Commissioner Spitzer's statement on Standards of Conduct for Transmission Providers

"For years, the Commission has been grappling with the Standards of Conduct that were adopted in Order No. 2004. The Commission has held numerous outreach meetings and conferences across the country on these Standards. Our staff has spent thousands of hours answering compliance questions and there seems to be no end in sight as to the questions put to our staff on these issues. In sum, significant resources have been expended by the Commission, as well as the industry, in an attempt to facilitate compliance with Order No. 2004. Despite these efforts, however, the confusion and questions regarding the Standards of Conduct are as prevalent today as they were when Order No. 2004 was first issued.

Moreover, as we heard at our recent enforcement conference, the industry wants to comply with the rules but needed the Commission to clarify the rules. Today the Commission does so.
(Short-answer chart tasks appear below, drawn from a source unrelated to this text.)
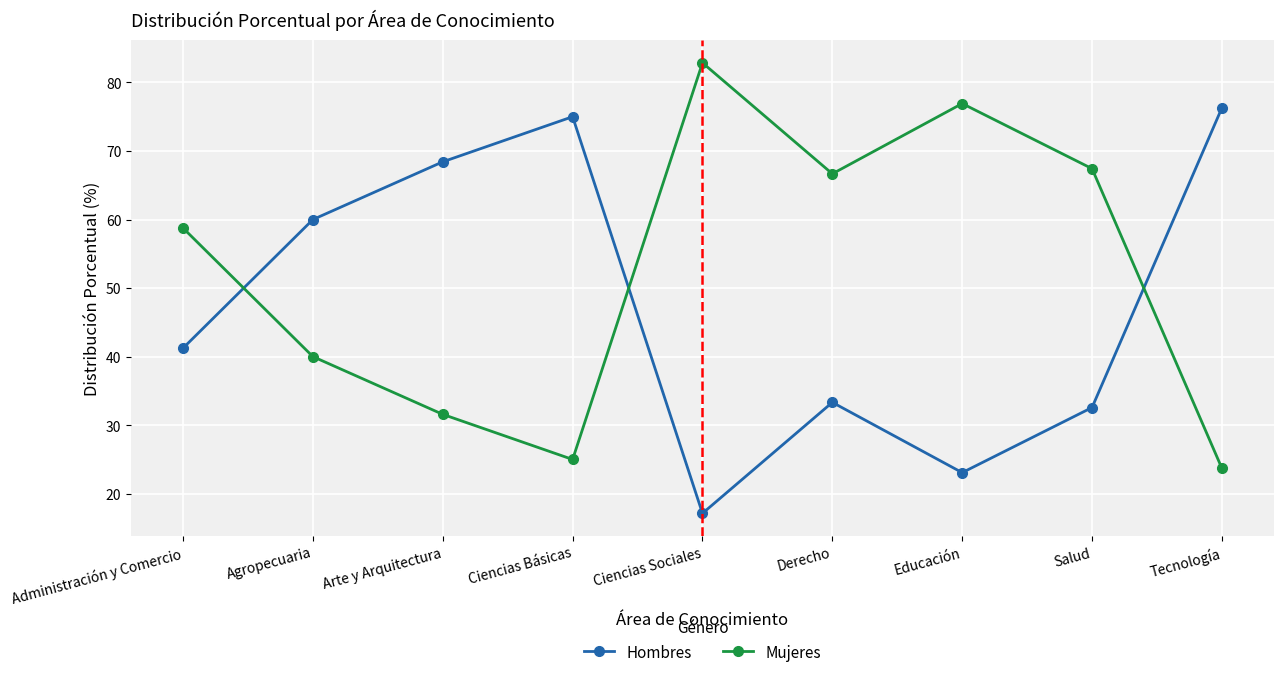

What value does the Mujeres series have at Administración y Comercio?

58.8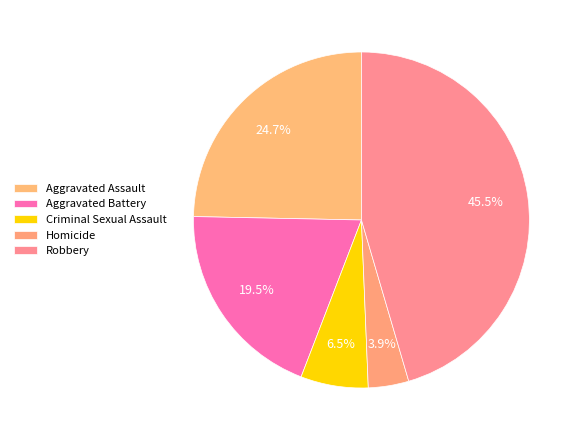

Which category has the biggest portion of the pie?

Robbery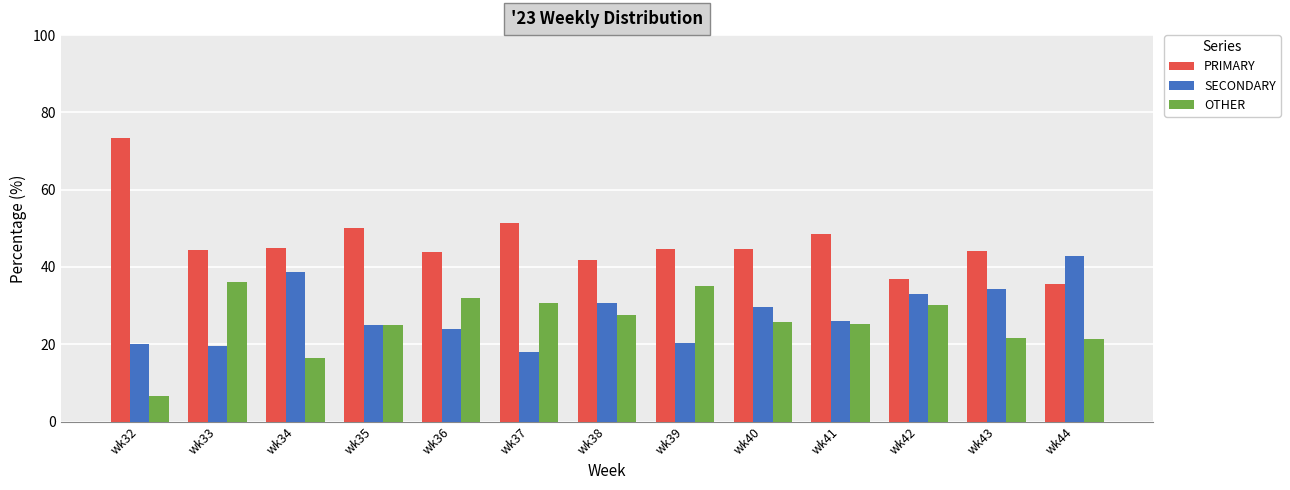

What is the sum of the PRIMARY values at wk40 and wk43?

88.8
I commend the Chairman for his leadership on this effort. Instead of simply applying a band-aid to an existing but broken program he ultimately determined, and I agree, that the Standards themselves were the problem. Marginal changes or simple edits cannot fix the problem with the existing Standards. Under the Chairman's leadership, we undertook a comprehensive review of the policies underlying the Standards of Conduct. Thus, today we are issuing a NOPR proposing meaningful changes to the Standards adopted in Order No. 2004. I also must commend Cyndy Marlette and Susan Court for their leadership and I thank their staffs for acknowledging the problems inherent in Order No. 2004 and for drafting a coherent NOPR that, in the end, will benefit consumers by facilitating compliance with, and enforcement of, meaningful rules.

I support the NOPR's proposals to: (1) return to an employee functional approach instead of a corporate functional approach; (2) strengthen the no conduit rule by prohibiting both passing and receipt of transmission function information; and (3) increase transparency so undue discrimination may be detected, corrected, and sanctioned. Specifically, I believe that the proposal to require transmission function employees to function independently of marketing function employees will facilitate compliance because the relevant terms are defined and this restriction is appropriately tailored to those employees who actually engage in marketing functions, rather than all employees of a marketing affiliate. I also support the no conduit rule, which proposes to prohibit all employees from passing restricted information to marketing function employees. Last, we propose to continue to ensure transparency by maintaining posting and recordkeeping requirements.

I look forward to reading the comments on the NOPR."